Ben Scott

Personal information
- Full name: Ben James Matthew Scott
- Born: 4 August 1981 (age 45) Isleworth, London Borough of Hounslow
- Nickname: Scotty
- Height: 5 ft 7 in (1.70 m)
- Batting: Right-handed
- Role: Wicketkeeper

Domestic team information
- 2002–2003: Surrey
- 2004–2011: Middlesex
- 2010–2011: → Worcestershire (loan)
- 2012: Worcestershire

Career statistics
| Competition | FC | LA | T20 |
| Matches | 80 | 105 | 73 |
| Runs scored | 2,881 | 873 | 449 |
| Batting average | 28.81 | 19.40 | 16.03 |
| 100s/50s | 3/17 | 0/4 | 0/0 |
| Top score | 164* | 73* | 43* |
| Catches/stumpings | 221/22 | 83/31 | 23/27 |
- Source: CricInfo, 6 June 2011

= Ben Scott (cricketer) =

English cricketer (born 1981)

Benjamin James Matthew Scott (born 4 August 1981) is a former English first-class cricketer. He was a right-handed batsman and wicket-keeper. He was born in Isleworth in the London Borough of Hounslow.

==Early career==
Ben Scott began playing his cricket at Wycombe House Cricket Club. Scott began to work on his batting and progressed through the Middlesex Colts Age groups before signing for the Middlesex. A lack of opportunities meant that he crossed the Thames and moved to Middlesex's local rivals Surrey for one season, where he was behind Jonathan Batty as first choice wicket-keeper.

==Middlesex return==
Scott moved back to Middlesex in 2004.

Scott had had limited wicket-keeping opportunities, prior to the absence of David Nash due to an injury in 2004. During this time, he claimed his first century against Northamptonshire. He made 50 dismissals in 2005, ensuring Middlesex avoided relegation.

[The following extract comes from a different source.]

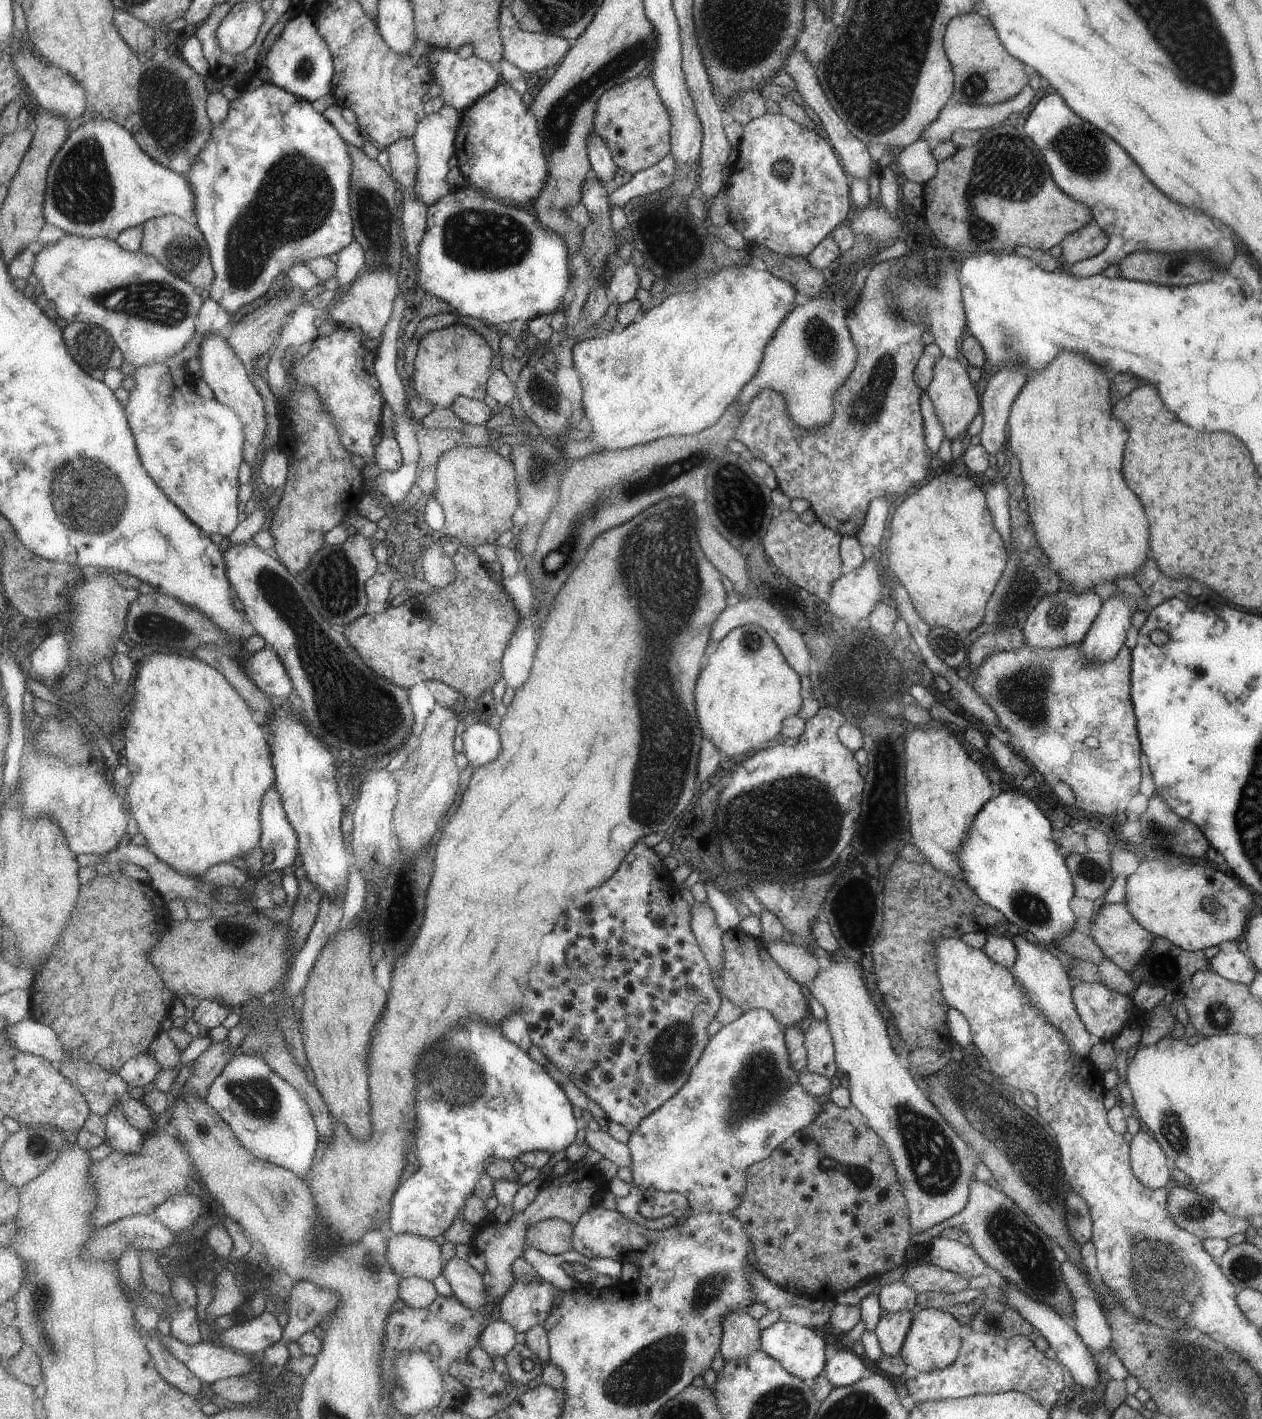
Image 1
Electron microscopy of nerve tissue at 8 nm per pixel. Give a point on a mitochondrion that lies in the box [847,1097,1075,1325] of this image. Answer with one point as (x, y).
(1026, 1251)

During the 2008 season Scott was the wicketkeeper and began to find some form with the bat climbing up the Batting order. Middlesex won the T20 Cup and were invited to play in the West Indies in the Stanford Series.

Scott's Nephew Joel Pope is following in his footsteps from Wycombe House onto the County Cricket Circuit, beginning his career with Leicestershire County Cricket Club.

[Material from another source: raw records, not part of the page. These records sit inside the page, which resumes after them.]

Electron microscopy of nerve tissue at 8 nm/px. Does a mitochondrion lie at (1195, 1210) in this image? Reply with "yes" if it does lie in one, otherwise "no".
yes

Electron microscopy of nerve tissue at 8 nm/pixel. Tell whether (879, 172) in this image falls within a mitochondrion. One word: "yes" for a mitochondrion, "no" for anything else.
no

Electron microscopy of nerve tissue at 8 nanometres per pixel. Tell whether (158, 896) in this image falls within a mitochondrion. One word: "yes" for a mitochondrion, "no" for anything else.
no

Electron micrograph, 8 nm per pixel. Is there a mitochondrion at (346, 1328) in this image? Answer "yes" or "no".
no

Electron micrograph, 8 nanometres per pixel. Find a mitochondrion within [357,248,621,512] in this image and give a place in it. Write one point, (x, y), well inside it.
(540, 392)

Scott was selected for the England Lions tour of New Zealand in February 2009.

With wicketkeeping opportunities at Middlesex limited due to the presence of John Simpson in the first team, Scott played for Worcestershire during the 2010 and 2011 season, on loan. Scott joined Worcestershire on a permanent basis for the 2012 season.

Scott was released by Worcestershire in 2012 and announced his retirement from professional cricket a few days later.